Leslie talks through a mouth full of french fry.
“You didn’t have to do this, you know,” she says.
“You keep telling me that,” John says.
“Cause it’s true,” Leslie says.
John shrugs, swallows a bite of his burger as he steers with his knees. “He’s my brother, Les,” he says. “I wanted to see him too.”
“Yeah, but I know you two haven’t exactly been close since the wedding.”
“That was his idea, not mine,” John says as a dollop of ketchup lands right in the middle of his shirt. He wipes it off with his thumb and keeps on driving.
After another mile, he says, “We’ll be there in a little bit. You want me to just drop you off?”
“If you want,” she says.
“I mean, I can stay for a while. I’ve got the night off tonight.”
“It’s up to you,” she says.
“I just didn’t know if you wanted the company.”
She looks at him then, from two feet and a million miles away. Looks at him long and hard.
“Don’t rush this,” she says in a whisper.
“I’m not rushing anything,” John says, instantly defensive because he knew he had been rushing the hell out of it.
“It’s not gonna be like you think,” Leslie says, a touch of anger starting to creep into her voice.
“I don’t think it’s gonna be like anything, Les, seriously,” he says, looking away from the road long enough to make eye contact with her. “Seriously.”
“Because we’re not eighteen any more,” she says.
“I know.”
“There’s more to this than just us,” she says.
“I know.”
“It’s not that simple,” she says.
“When was it ever simple?” John thinks aloud.
After a second, she does it again. She reaches out and puts her hand over his. Not holding it. Just resting it there, on top of John’s, which is holding the gear shift.
“It was simple,” she says softly. “Until it got complicated.”
John doesn’t know what to say to that.
They pass the miles in silence for a while.
“Okay,” she says when they’re too exits away.
“What?”
“I said okay,” Leslie says. “If you’re not working tonight anyway, some company would be nice.”
“Yeah?”
“Yeah.
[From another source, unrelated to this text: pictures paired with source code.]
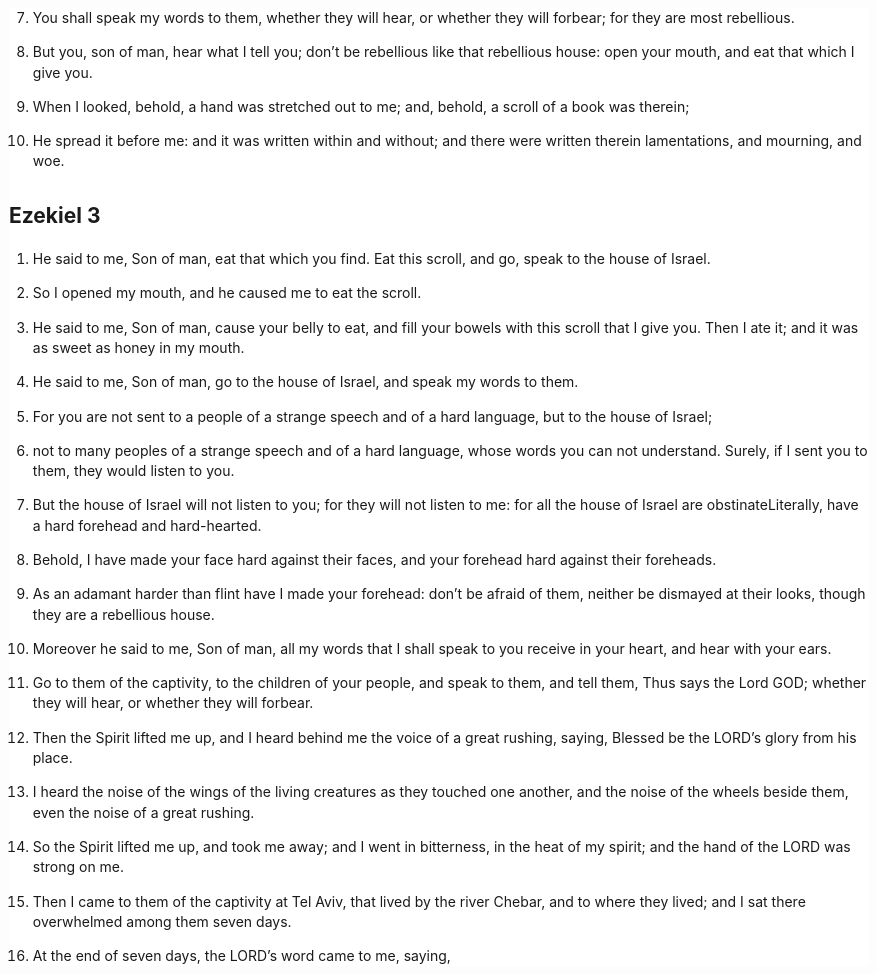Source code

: 7. You shall speak my words to them, whether they will hear, or whether they will forbear; for they are most rebellious.

8. But you, son of man, hear what I tell you; don’t be rebellious like that rebellious house: open your mouth, and eat that which I give you.

9. When I looked, behold, a hand was stretched out to me; and, behold, a scroll of a book was therein;

10. He spread it before me: and it was written within and without; and there were written therein lamentations, and mourning, and woe.   

## Ezekiel 3

1. He said to me, Son of man, eat that which you find. Eat this scroll, and go, speak to the house of Israel.

2. So I opened my mouth, and he caused me to eat the scroll.

3. He said to me, Son of man, cause your belly to eat, and fill your bowels with this scroll that I give you. Then I ate it; and it was as sweet as honey in my mouth.

4. He said to me, Son of man, go to the house of Israel, and speak my words to them.

5. For you are not sent to a people of a strange speech and of a hard language, but to the house of Israel;

6. not to many peoples of a strange speech and of a hard language, whose words you can not understand. Surely, if I sent you to them, they would listen to you.

7. But the house of Israel will not listen to you; for they will not listen to me: for all the house of Israel are obstinateLiterally, have a hard forehead and hard-hearted.

8. Behold, I have made your face hard against their faces, and your forehead hard against their foreheads.

9. As an adamant harder than flint have I made your forehead: don’t be afraid of them, neither be dismayed at their looks, though they are a rebellious house.

10. Moreover he said to me, Son of man, all my words that I shall speak to you receive in your heart, and hear with your ears.

11. Go to them of the captivity, to the children of your people, and speak to them, and tell them, Thus says the Lord GOD; whether they will hear, or whether they will forbear.

12. Then the Spirit lifted me up, and I heard behind me the voice of a great rushing, saying, Blessed be the LORD’s glory from his place.

13. I heard the noise of the wings of the living creatures as they touched one another, and the noise of the wheels beside them, even the noise of a great rushing.

14. So the Spirit lifted me up, and took me away; and I went in bitterness, in the heat of my spirit; and the hand of the LORD was strong on me.

15. Then I came to them of the captivity at Tel Aviv, that lived by the river Chebar, and to where they lived; and I sat there overwhelmed among them seven days.

16. At the end of seven days, the LORD’s word came to me, saying,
It’s been a hell of a day.”
“Yeah,” John says.
“Besides,” Leslie says with a gentle squeeze of his hand. “Meredith misses her daddy.”
Their exit is coming up. John flicks his signal and puts the car into the far right-hand lane. As he downshifts to get off the highway, he feels Leslie’s thumb stroke the side of his hand. Just once.
He guides the car onto the off-ramp, down into the city, and into the long, cold night.